Au total, le Khalife général n’a pas interdit le vote mais a décidé d’éloigner les bureaux de vote à la périphérie de Touba. C’est déjà ça de gagné pour notre électionnite incurable.
[ÉDITO, ET DIT TÔT] Touba bannit les bureaux de vote. Mais, reste garant de la République? (Par Ousseynou Nar Gueye)
Tract – Serigne Touba, aka Serigne Mountakha Bassirou Mbacké, a expulsé en cette fin de semaine tous les bureaux de vote du périmètre de la ville sainte et ceinte de Touba. Touba, qui reste un titre foncier privé, appartenant à la famille maraboutique Mbacké. Est-ce la fin de la République à Touba? Et au Sénégal? Je ne le pense pas.
Le statut singulier de la capitale du mouridisme doit se perpétuer pour que prospère la République séculière du (reste du) Sénégal. Touba bénéficie d’un statut d’extra-territorialité, comme le Vatican du Pape François dans la bonne ville de Rome. Nous le lui reconnaissons, simples Sénégalais, ou talibés mourides. Touba doit rester pareille pour que rien ne change. Et c’est parce que Touba se met en dehors du jeu politique des élections, qu’elle peut encore plus et mieux être au dessus de la mêlée politique. Et y jouer le rôle de régulateur social et d’arbitre des élégances. La seule loi qui prévaut à Touba est le ndigël. Et la seule voix que peuvent encore entendre nos dirigeants et opposants quand ils ont perdu le nord , c’est le ndigël de Serigne Touba. Au Sénégal, pays de Kocc Barma, tout être normalement constitué, y compris les puissants, se doit d’avoir une voix qu’il écoute et à laquelle il obéit, y compris contre son plein gré et à l’encontre de ses intérêts immédiats du moment. C’est cela le génie de notre peuple ? c’est cela le secret de sa stabilité sociale? Peut-être bien que oui.

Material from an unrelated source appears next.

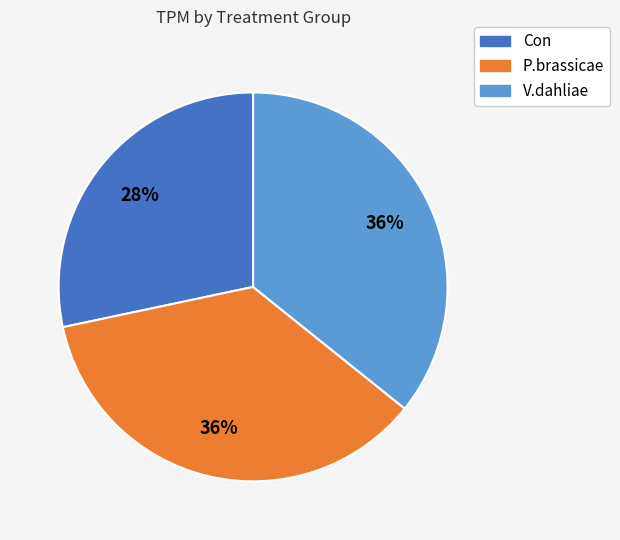

What is the smallest slice in the pie chart?

Con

Cela peut sembler une incongruité que nous seuls Sénégalais pouvons comprendre : mais la trajectoire démocratique et la solidité de l’ancrage républicain d’un pays ne se fondent jamais ailleurs que dans sa propre histoire et dans les exigences de sa géographie propre. Tant que la paix est préservée, acceptons des apparentes entorses à la doxa republicaine. Saluons- le : pour que des élections transparentes, inclusives et équitables se tiennent partout ailleurs au Sénégal, il faudra qu’elles ne se tiennent pas à Touba-ville.